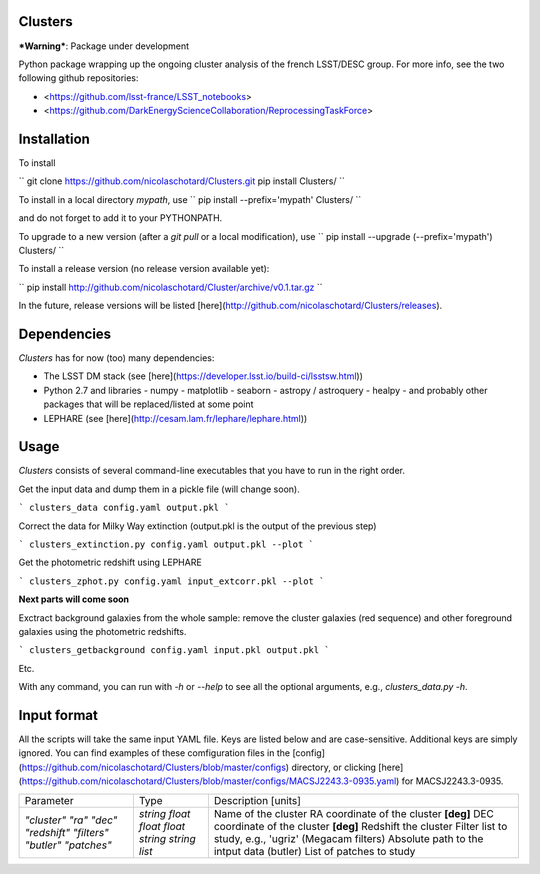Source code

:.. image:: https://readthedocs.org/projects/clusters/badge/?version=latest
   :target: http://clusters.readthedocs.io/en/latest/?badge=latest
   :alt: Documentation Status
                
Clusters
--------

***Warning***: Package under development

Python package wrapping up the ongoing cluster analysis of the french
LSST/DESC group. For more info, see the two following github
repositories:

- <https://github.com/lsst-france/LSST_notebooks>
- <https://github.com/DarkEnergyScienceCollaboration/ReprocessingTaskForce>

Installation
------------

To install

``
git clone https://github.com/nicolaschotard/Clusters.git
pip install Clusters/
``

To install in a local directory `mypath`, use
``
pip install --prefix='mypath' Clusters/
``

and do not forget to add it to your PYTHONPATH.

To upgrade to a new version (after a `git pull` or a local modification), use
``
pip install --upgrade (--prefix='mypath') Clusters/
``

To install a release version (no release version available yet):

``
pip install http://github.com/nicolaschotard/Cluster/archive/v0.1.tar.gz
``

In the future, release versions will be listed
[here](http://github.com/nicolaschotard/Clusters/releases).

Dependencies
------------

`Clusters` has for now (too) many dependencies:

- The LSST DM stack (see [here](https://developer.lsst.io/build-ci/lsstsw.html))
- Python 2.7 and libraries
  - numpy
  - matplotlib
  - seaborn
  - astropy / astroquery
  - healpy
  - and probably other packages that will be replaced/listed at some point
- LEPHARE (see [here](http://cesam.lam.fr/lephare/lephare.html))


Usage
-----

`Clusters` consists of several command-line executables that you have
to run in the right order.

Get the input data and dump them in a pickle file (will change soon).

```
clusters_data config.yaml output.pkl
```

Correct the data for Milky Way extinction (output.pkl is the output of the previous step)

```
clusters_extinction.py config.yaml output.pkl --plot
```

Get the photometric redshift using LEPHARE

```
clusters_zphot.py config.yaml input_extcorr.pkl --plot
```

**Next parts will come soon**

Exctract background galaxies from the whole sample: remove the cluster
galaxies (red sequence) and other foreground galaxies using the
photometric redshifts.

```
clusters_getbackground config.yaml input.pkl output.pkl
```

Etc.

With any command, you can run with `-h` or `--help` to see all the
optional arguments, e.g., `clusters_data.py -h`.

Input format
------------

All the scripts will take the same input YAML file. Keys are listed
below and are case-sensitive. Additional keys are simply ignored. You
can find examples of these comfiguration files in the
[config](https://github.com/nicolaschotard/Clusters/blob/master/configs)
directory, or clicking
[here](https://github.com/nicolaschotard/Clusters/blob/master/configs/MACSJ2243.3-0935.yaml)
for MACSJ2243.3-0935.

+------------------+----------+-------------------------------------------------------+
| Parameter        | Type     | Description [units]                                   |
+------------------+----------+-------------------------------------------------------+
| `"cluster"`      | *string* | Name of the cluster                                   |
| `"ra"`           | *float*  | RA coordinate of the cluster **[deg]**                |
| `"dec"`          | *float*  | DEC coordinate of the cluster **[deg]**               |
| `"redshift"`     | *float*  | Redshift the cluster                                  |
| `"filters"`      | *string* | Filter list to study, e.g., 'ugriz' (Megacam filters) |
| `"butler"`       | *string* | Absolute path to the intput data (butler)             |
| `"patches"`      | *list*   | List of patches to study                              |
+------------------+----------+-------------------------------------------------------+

**Problem:**
Exactly as written, return each line above and leave the pictures behind.

**Response to this task:**
Source code

:.. image:: https://readthedocs.org/projects/clusters/badge/?version=latest
   :target: http://clusters.readthedocs.io/en/latest/?badge=latest
   :alt: Documentation Status
                
Clusters
--------

***Warning***: Package under development

Python package wrapping up the ongoing cluster analysis of the french
LSST/DESC group. For more info, see the two following github
repositories:

- <https://github.com/lsst-france/LSST_notebooks>
- <https://github.com/DarkEnergyScienceCollaboration/ReprocessingTaskForce>

Installation
------------

To install

``
git clone https://github.com/nicolaschotard/Clusters.git
pip install Clusters/
``

To install in a local directory `mypath`, use
``
pip install --prefix='mypath' Clusters/
``

and do not forget to add it to your PYTHONPATH.

To upgrade to a new version (after a `git pull` or a local modification), use
``
pip install --upgrade (--prefix='mypath') Clusters/
``

To install a release version (no release version available yet):

``
pip install http://github.com/nicolaschotard/Cluster/archive/v0.1.tar.gz
``

In the future, release versions will be listed
[here](http://github.com/nicolaschotard/Clusters/releases).

Dependencies
------------

`Clusters` has for now (too) many dependencies:

- The LSST DM stack (see [here](https://developer.lsst.io/build-ci/lsstsw.html))
- Python 2.7 and libraries
  - numpy
  - matplotlib
  - seaborn
  - astropy / astroquery
  - healpy
  - and probably other packages that will be replaced/listed at some point
- LEPHARE (see [here](http://cesam.lam.fr/lephare/lephare.html))


Usage
-----

`Clusters` consists of several command-line executables that you have
to run in the right order.

Get the input data and dump them in a pickle file (will change soon).

```
clusters_data config.yaml output.pkl
```

Correct the data for Milky Way extinction (output.pkl is the output of the previous step)

```
clusters_extinction.py config.yaml output.pkl --plot
```

Get the photometric redshift using LEPHARE

```
clusters_zphot.py config.yaml input_extcorr.pkl --plot
```

**Next parts will come soon**

Exctract background galaxies from the whole sample: remove the cluster
galaxies (red sequence) and other foreground galaxies using the
photometric redshifts.

```
clusters_getbackground config.yaml input.pkl output.pkl
```

Etc.

With any command, you can run with `-h` or `--help` to see all the
optional arguments, e.g., `clusters_data.py -h`.

Input format
------------

All the scripts will take the same input YAML file. Keys are listed
below and are case-sensitive. Additional keys are simply ignored. You
can find examples of these comfiguration files in the
[config](https://github.com/nicolaschotard/Clusters/blob/master/configs)
directory, or clicking
[here](https://github.com/nicolaschotard/Clusters/blob/master/configs/MACSJ2243.3-0935.yaml)
for MACSJ2243.3-0935.

+------------------+----------+-------------------------------------------------------+
| Parameter        | Type     | Description [units]                                   |
+------------------+----------+-------------------------------------------------------+
| `"cluster"`      | *string* | Name of the cluster                                   |
| `"ra"`           | *float*  | RA coordinate of the cluster **[deg]**                |
| `"dec"`          | *float*  | DEC coordinate of the cluster **[deg]**               |
| `"redshift"`     | *float*  | Redshift the cluster                                  |
| `"filters"`      | *string* | Filter list to study, e.g., 'ugriz' (Megacam filters) |
| `"butler"`       | *string* | Absolute path to the intput data (butler)             |
| `"patches"`      | *list*   | List of patches to study                              |
+------------------+----------+-------------------------------------------------------+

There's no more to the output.